## Directive
Pull out every line in the items below that contains the word "True".

# # # # #

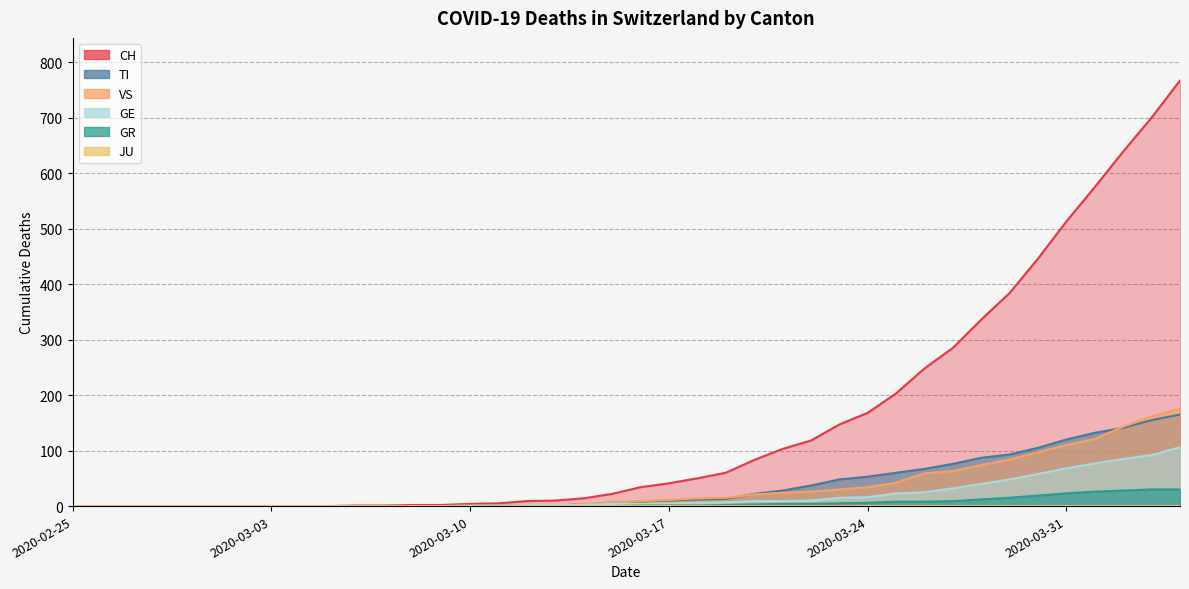

What is the label of the 23rd point from the left?

2020-03-18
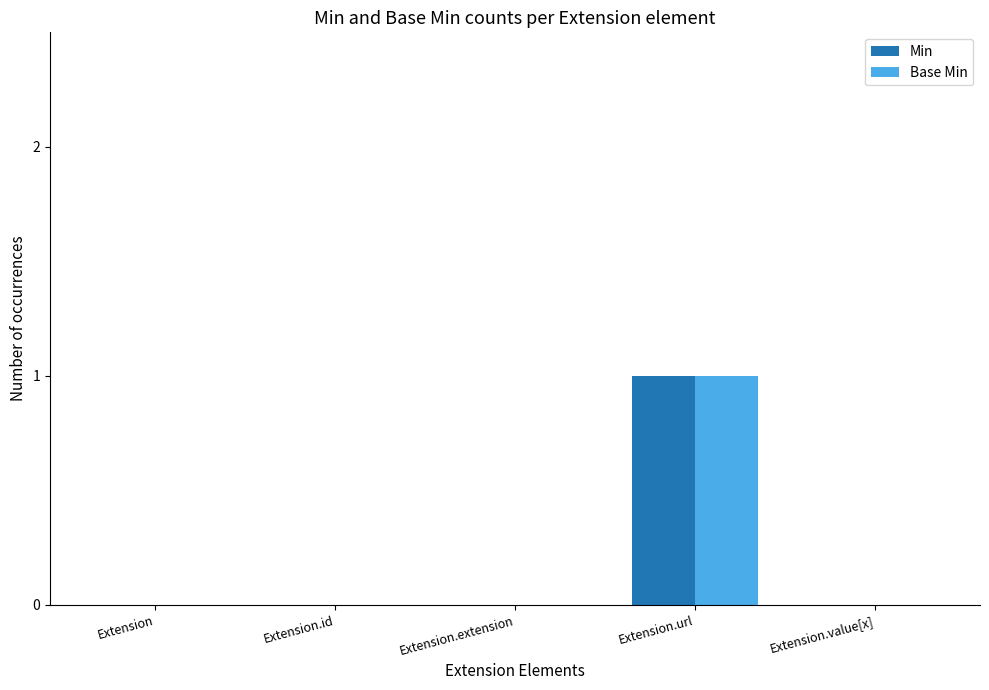

The Base Min series shows 0 at Extension.value[x]. True or false?

True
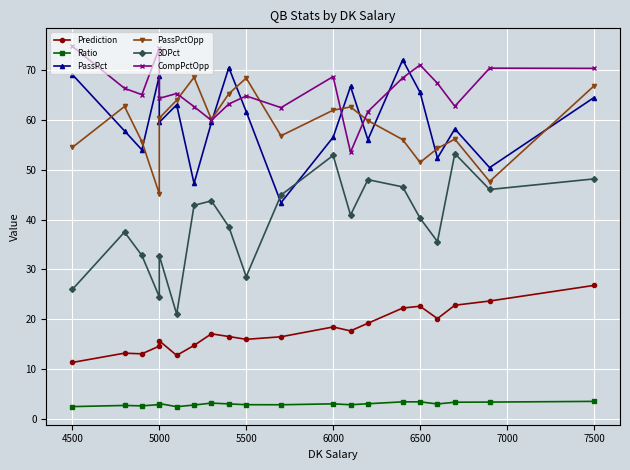

The value of PassPctOpp at 4500 is 75.0. True or false?

False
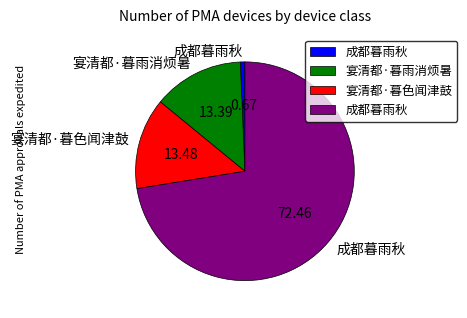

Is there a majority slice in this chart?

Yes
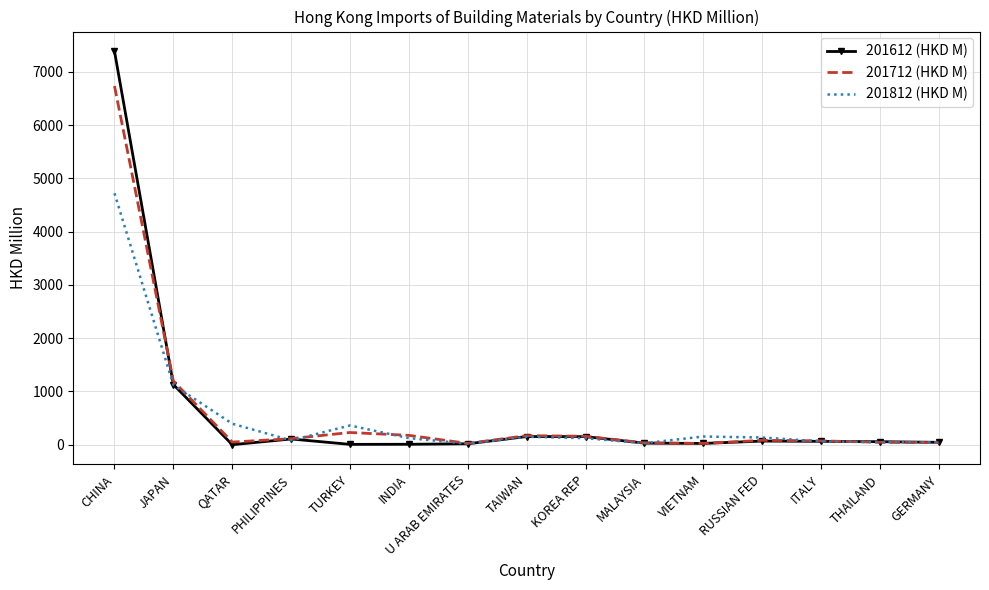

Which category has the highest value across all series?

CHINA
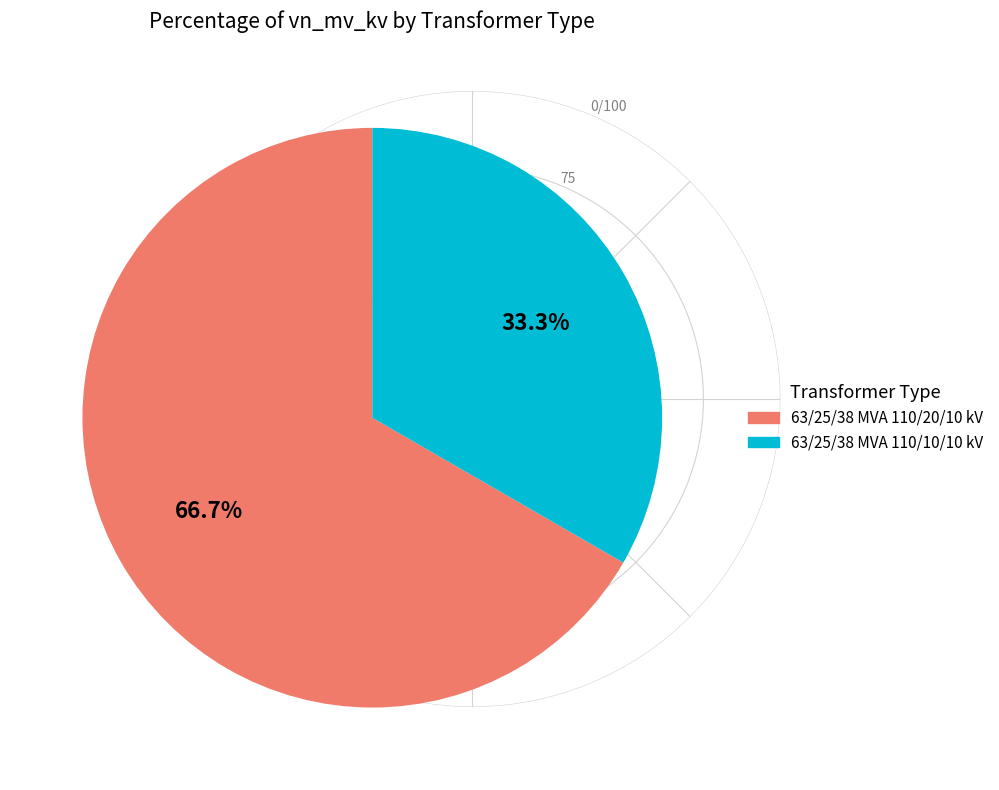

To the nearest percent, what percentage of the pie is 63/25/38 MVA 110/10/10 kV?

33%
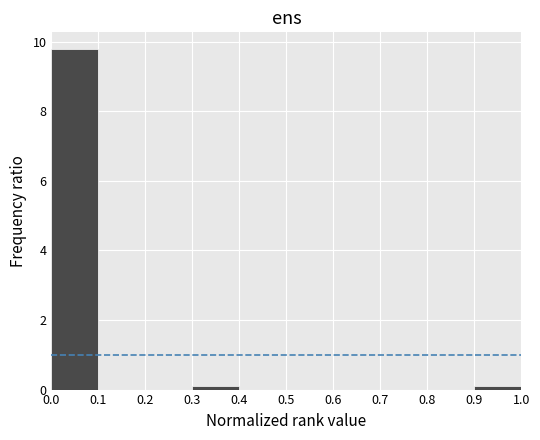

What is the height of the bar covering 0.0 to 0.1 on the x-axis? The values are not printed on the chart, so give them approximately, as read against the axis.

9.8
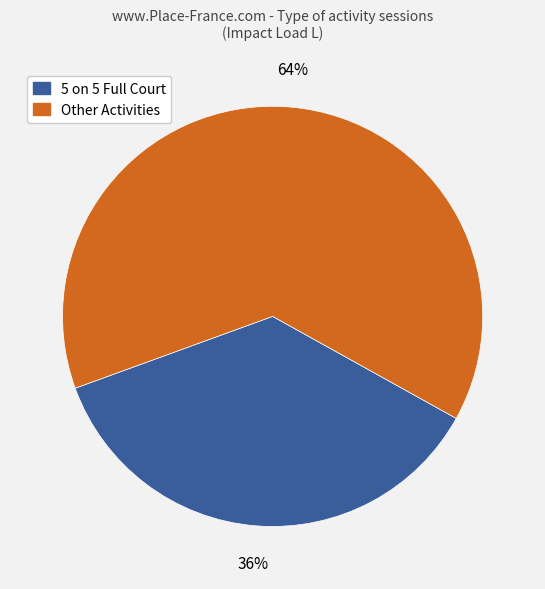

Is there a majority slice in this chart?

Yes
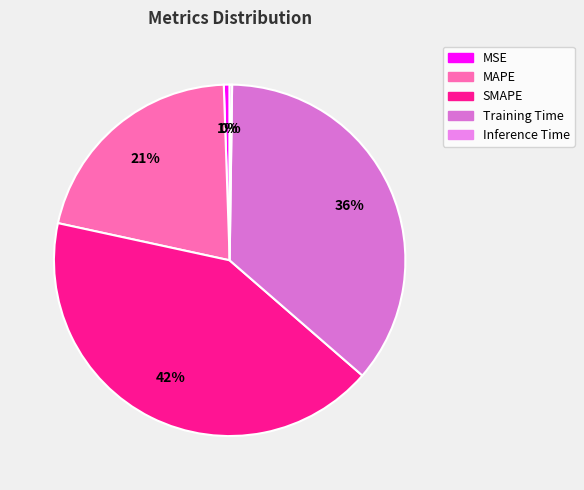

How many segments does this pie chart have?

5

# # # # #

## Expected output
The Base Min series shows 0 at Extension.value[x]. True or false?
True
The value of PassPctOpp at 4500 is 75.0. True or false?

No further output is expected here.